In discussing my atheism with regular people, in particular, regular Christians – regular meaning in this instance either (a) not apologists, or (b) not radical fundamentalists – I’ve found, and this is probably going to sound self-evident, that respect goes a long way to making people who might ordinarily a priori reject you as a person, come to understand, and hopefully accept you as an atheist.

There are Christians in my life, and on the internet, who know how vocal I am about my atheism, who read my blog, and with whom I have interesting, and more importantly, respectful conversations. That is the bond that ties our conversations to a calm and reasoned anchor: respect. Without going into too much detail I have another group of Christians in my personal life who are, well, less than open to accepting me as a fellow human being – I’ve received hate mail, threats, condescension, disapproval and basically all loss of human decency.

Why? Because I don’t believe in their God.

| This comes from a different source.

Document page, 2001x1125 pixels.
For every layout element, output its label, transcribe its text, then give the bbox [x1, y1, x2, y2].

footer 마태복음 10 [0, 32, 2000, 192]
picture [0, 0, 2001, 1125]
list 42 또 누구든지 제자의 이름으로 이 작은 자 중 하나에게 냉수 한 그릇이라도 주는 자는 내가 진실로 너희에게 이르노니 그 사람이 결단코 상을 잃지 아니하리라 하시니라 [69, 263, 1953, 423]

I understand I’m not engaging with what the Bible might say about atheists (Psalms), or what it says about atheists fraternizing with Christians (Paul), which may redefine this issue somewhat. Under Christianity’s morals it may be perfectly humane to attack a person simply for being different. After all, these Christians may view me, an atheist, as worse than a murderer, more foul than, or at least equal to, any evil here on earth.

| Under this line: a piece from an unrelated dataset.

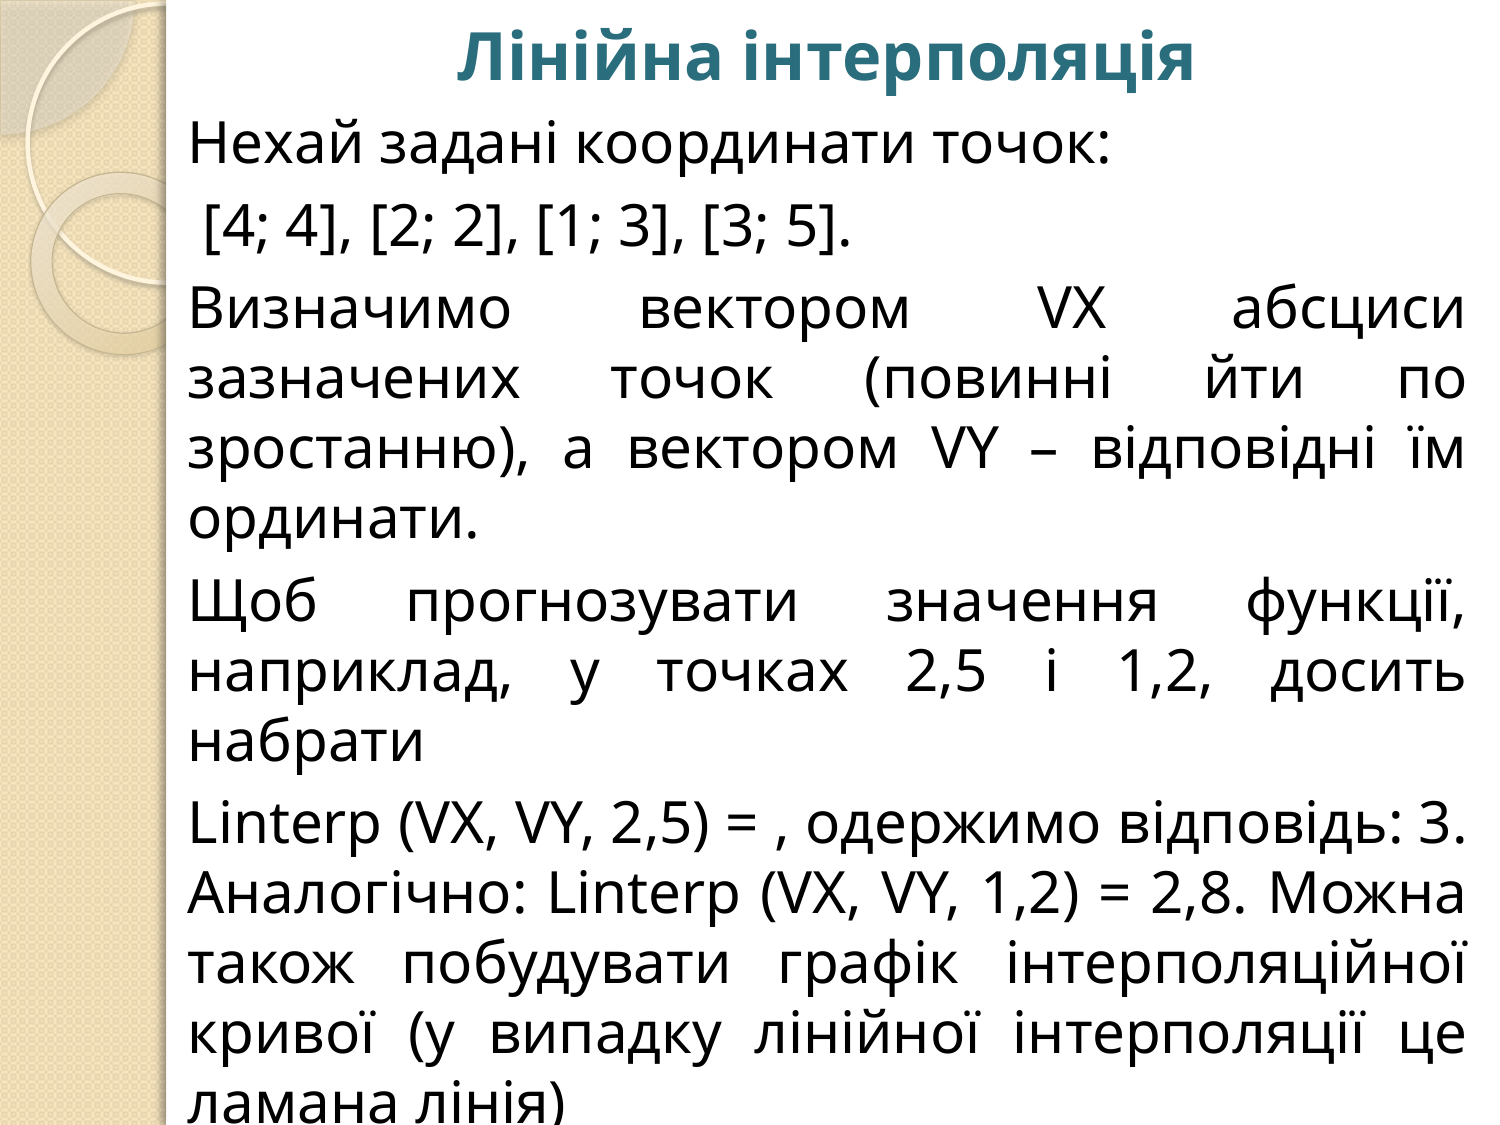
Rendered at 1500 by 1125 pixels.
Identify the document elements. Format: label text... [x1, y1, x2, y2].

list Лінійна інтерполяція Нехай задані координати точок: [4; 4], [2; 2], [1; 3], [3; 5]. Визначимо вектором VX абсциси зазначених точок (повинні йти по зростанню), а вектором VY – відповідні їм ординати. Щоб прогнозувати значення функції, наприклад, у точках 2,5 і 1,2, досить набрати Lіnterp (VX, VY, 2,5) = , одержимо відповідь: 3. Аналогічно: Lіnterp (VX, VY, 1,2) = 2,8. Можна також побудувати графік інтерполяційної кривої (у випадку лінійної інтерполяції це ламана лінія) [159, 5, 1483, 1083]
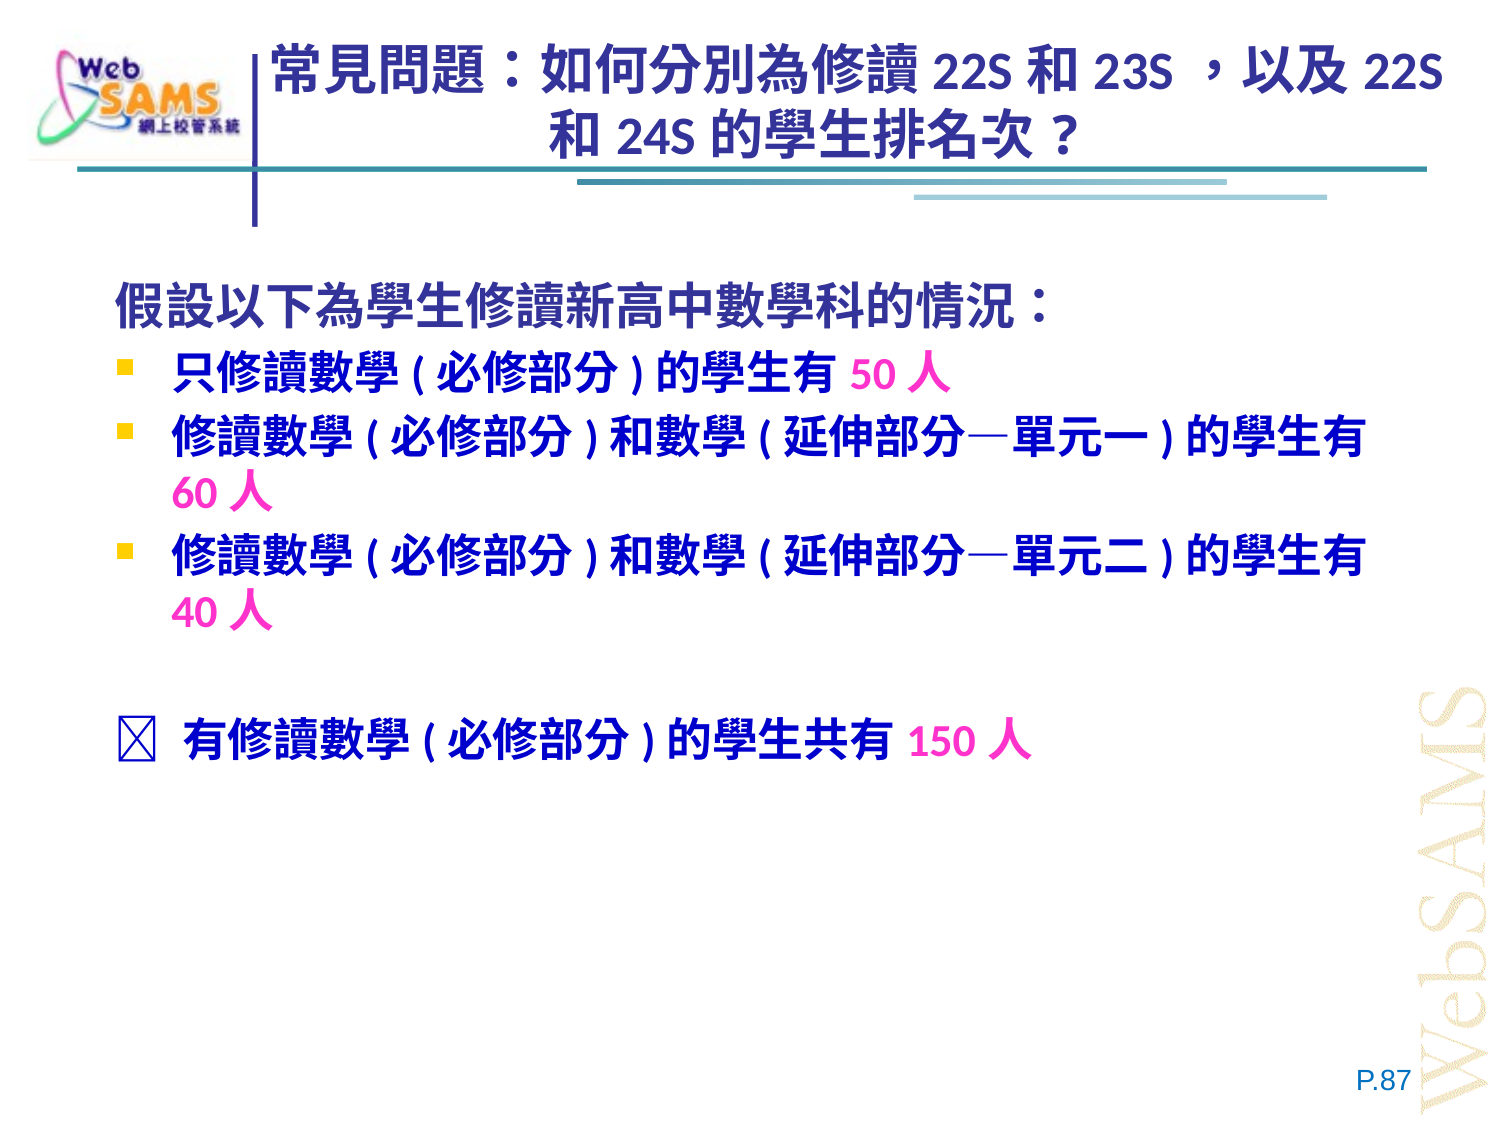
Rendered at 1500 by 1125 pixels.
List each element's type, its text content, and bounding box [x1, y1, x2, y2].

Replace ‘atheist’ with ‘black’, or ‘woman’ and you see the problem with that mentality.

The point is: however strong these Christians feel about their beliefs, at the end of the day, they are ideological principles, there is however one thing the Christian and I do have in common, that we know, obviously and evidently – we are both of us, humans. We both deserve respect, ethical treatment and the right to live our lives free of molestation.

Don’t get me wrong – it’s perfectly fine for apologists to critique atheism, naturalism, materialism, to poke holes in them, and to find contradictions etc – it’s how we all become better versions of those. I respect what they do, value it. It’s even fine to have heated, public discussions, as long as both parties continue to respect each other as people. But ad hominem, personal attacks, disrespecting or devaluing a person and threats simply because someone holds different views, is not an enlightened way to be, and is not worthy of the brains we posses – Christian, or atheist alike.

Bringing it back to atheists: in day-to-day life, I don’t think religion is something we necessarily want to condescend on – which isn’t to say parody, satire etc don’t have their place, I would say they do. But when you’re dealing with regular people in regular settings, is the best tactic to belittle and condescend? Or are understanding, respect, tolerance, and most importantly a code of basic human decency, recognizing we’re all part of the same world, and deserve the same ethical treatment, the way to go? Do we really want to be like the aforementioned fundies, persecuting and being intolerant of people, who simply by the fact of their beliefs, are different from us?

We may debate the meaning of religious belief, or the harm it can produce etc, but most importantly, we are all humans, tied together in the realm of cause and effect, meaning: what you do to me, affects me, and visa versa. Getting along in this world is primary and paramount. With that in mind, shouldn’t religious disagreements come secondary to measures of decency?